Bankruptcy: Chapter 7
I hear that Chapter 7 is the new hotness. Is that true?
Um, no. Chapter 7 is what a lot of people think of when they think about bankruptcy. They hear about it in the news or are told about it by a friend, and it sounds like a miracle cure that takes all your debt away and leaves you clean and crisp with no worries whatsoever. But that’s not quite the case. Chapter 7 is powerful. It can get rid of a lot of debt. But there are also a lot of restrictions, pitfalls, and requirements that are part of chapter 7. And you need to know IF it will work for you and HOW it will work for you.
Chapter 7 is called the “liquidation” chapter, meaning you start with the idea that your stuff can be taken and sold to pay off your creditors. Doesn’t sound so hot now, does it? In reality, though, most people filing for chapter 7 don’t have enough stuff to sell because the law allows you to keep a certain amount of your things. But even so, in order to protect your things you need to navigate the waters of chapter 7 very carefully. And if you do it right, not only can you usually keep all your stuff, but at the end of the day, a lot of your crushing debt can be wiped out!
How can chapter 7 help?
First off, the automatic stay will usually go into effect as soon as you file for bankruptcy. This means that your creditors must stop trying to collect money from you. Phone calls stop, garnishments stop, lawsuits stop. Basically every collection activity against you stops and gives you a chance to breathe. (You might notice that I didn’t mention that the repossession of your car or the foreclosure on your house stop. Technically they do, but if you are facing these sorts of issues, will likely be your best option. I discuss that down the page).
During the break that is afforded you by the automatic stay, you continue to make payments for ongoing expenses. This includes things like food and lights, rent and car payments. Also during this period, the Trustee will examine your situation and determine if you own anything not protected by law that they can sell to pay off some of your debt. And if not, then your case is eventually completed and you receive a discharge of unsecured debt.
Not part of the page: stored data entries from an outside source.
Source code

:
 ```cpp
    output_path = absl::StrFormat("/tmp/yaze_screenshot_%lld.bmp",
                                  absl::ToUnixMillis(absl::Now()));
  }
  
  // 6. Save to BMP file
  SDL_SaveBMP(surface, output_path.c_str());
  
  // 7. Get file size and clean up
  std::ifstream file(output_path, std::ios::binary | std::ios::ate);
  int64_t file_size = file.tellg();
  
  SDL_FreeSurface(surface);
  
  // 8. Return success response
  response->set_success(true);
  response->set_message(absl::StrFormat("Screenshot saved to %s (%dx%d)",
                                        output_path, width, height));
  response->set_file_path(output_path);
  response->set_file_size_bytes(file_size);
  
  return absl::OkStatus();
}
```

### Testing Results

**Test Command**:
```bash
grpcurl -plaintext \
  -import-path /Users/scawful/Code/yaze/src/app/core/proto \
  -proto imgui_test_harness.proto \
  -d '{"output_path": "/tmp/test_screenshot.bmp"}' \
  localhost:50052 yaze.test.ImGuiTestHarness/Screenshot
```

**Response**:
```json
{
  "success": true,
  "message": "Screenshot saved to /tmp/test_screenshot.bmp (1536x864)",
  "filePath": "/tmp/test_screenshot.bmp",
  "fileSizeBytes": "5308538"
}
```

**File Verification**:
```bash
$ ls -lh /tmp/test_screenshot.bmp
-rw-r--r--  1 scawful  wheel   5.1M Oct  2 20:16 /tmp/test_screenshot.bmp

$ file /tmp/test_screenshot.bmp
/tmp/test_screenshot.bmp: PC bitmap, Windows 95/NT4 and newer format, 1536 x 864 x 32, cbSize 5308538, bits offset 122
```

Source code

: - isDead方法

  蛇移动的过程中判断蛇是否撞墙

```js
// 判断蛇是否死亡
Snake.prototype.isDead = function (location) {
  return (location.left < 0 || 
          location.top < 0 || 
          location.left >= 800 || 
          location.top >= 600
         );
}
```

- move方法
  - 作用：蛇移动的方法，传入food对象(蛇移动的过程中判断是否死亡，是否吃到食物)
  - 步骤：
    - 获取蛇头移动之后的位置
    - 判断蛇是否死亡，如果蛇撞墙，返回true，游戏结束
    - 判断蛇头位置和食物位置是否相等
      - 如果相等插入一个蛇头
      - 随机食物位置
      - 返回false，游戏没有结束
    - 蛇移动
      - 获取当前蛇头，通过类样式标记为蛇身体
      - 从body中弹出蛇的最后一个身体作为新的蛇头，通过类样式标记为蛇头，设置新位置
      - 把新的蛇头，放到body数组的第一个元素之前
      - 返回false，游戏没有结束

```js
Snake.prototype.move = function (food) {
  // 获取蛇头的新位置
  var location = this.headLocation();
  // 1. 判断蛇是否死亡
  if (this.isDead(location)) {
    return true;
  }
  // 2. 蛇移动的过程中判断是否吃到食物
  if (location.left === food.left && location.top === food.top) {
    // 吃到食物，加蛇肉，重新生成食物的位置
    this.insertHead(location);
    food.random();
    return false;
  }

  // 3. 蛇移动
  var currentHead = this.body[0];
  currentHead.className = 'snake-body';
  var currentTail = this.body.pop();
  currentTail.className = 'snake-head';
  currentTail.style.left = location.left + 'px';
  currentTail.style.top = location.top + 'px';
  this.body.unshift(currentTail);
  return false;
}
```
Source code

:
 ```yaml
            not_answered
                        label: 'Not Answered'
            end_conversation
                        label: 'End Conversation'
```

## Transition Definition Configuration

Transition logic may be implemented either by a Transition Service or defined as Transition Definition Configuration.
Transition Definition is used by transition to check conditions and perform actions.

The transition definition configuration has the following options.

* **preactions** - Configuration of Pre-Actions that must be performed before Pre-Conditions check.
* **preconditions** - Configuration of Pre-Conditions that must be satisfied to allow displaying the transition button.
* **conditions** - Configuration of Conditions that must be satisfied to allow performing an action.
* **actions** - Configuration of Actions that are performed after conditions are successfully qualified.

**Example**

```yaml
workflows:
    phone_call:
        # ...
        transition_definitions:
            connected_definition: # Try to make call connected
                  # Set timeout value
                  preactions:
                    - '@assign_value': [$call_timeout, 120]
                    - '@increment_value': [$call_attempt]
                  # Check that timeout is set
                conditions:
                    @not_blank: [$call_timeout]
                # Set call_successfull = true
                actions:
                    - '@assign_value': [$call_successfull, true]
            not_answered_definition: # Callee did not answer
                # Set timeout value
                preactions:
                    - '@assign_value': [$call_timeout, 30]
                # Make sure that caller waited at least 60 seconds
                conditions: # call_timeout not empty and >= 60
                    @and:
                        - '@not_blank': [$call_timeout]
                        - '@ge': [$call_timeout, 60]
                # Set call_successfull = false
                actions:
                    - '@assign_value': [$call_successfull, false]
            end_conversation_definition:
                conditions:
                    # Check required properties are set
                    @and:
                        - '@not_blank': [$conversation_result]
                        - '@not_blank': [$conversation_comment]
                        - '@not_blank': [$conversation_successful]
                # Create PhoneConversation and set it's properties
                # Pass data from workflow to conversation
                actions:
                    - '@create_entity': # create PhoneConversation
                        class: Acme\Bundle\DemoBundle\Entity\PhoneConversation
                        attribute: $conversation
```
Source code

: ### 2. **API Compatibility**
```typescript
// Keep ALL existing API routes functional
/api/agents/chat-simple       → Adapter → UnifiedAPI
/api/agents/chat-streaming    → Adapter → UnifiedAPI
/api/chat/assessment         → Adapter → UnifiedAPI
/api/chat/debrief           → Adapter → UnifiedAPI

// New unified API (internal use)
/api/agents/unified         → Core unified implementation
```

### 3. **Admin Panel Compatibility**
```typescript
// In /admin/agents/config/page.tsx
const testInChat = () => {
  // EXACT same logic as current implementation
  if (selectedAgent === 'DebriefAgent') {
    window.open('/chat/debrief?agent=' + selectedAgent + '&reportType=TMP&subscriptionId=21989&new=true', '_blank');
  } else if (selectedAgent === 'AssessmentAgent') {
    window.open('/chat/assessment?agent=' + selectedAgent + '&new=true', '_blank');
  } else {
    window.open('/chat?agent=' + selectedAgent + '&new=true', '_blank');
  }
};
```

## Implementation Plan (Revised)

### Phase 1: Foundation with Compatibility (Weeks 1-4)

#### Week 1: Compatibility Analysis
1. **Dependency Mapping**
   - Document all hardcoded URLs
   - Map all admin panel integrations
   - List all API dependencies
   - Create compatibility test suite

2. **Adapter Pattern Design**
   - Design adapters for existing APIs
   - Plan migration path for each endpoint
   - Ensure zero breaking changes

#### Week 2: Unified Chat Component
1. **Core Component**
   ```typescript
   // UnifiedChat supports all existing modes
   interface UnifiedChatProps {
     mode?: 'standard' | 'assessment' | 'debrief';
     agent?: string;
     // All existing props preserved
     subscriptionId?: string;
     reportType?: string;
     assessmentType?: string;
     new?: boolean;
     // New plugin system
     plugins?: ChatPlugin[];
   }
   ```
Now here’s where the heart of the matter lies. If your debt problems are centered wholly or mostly around unsecured debt, then chapter 7 might be a good option. Unsecured debt is essentially any debt not tied to an object, or not considered priority debt (priority debt is thing like taxes and child support). For instance, your car loan is tied to your car, that is, it’s “secured” by your car; if you don’t pay your car note, the car company can come pick it up and sell it to pay back the loan. Unsecured debt, however, is not secured by anything. Unsecured debt usually includes things such as credit cards, medical bills, bank fees, old landlords or old repossessed vehicles, those sorts of things. And this type of debt is a great burden to many people I see. They get sick and rack up medical bills, or are out of a job for a while and depend on credit cards more. The crushing weight of it all can be a bit too heavy sometimes, and chapter 7 can help relieve that by wiping away that sort of debt.
I thought bankruptcy would get rid of tax debt?
It can, but generally only in chapter 13 where you end up repaying the debt. If you have tax debt, you can still filed for chapter 7, but it won’t be discharged. You will need to work that debt out directly with tax authorities. This also applies to domestic support obligations, such as child support or alimony.
How was my friend able to file for bankruptcy and didn’t have to do X or pay Y debt?
Honestly, I don’t know. Every case is different. I know I keep saying this, but it’s important to understand. There are so many facts in each case, and if just one of those facts is different from the facts of your case it could change the outcome.
For instance: how much stuff do you own, how valuable is that stuff, what bank do you use, how much debt do you have, what type of debt is it, how do you want to handle that debt, how much money do you make, are you married, how much does your spouse make, do you have kids, what are your expenses, are you receiving government support, can you sue someone, have you paid any family members recently, do you have life insurance, what type of life insurance….etc., etc., etc.
Get my point? You need to know how bankruptcy will affect YOU and YOUR situation. Only then can you really make an informed decision and get the fresh start you’re looking for!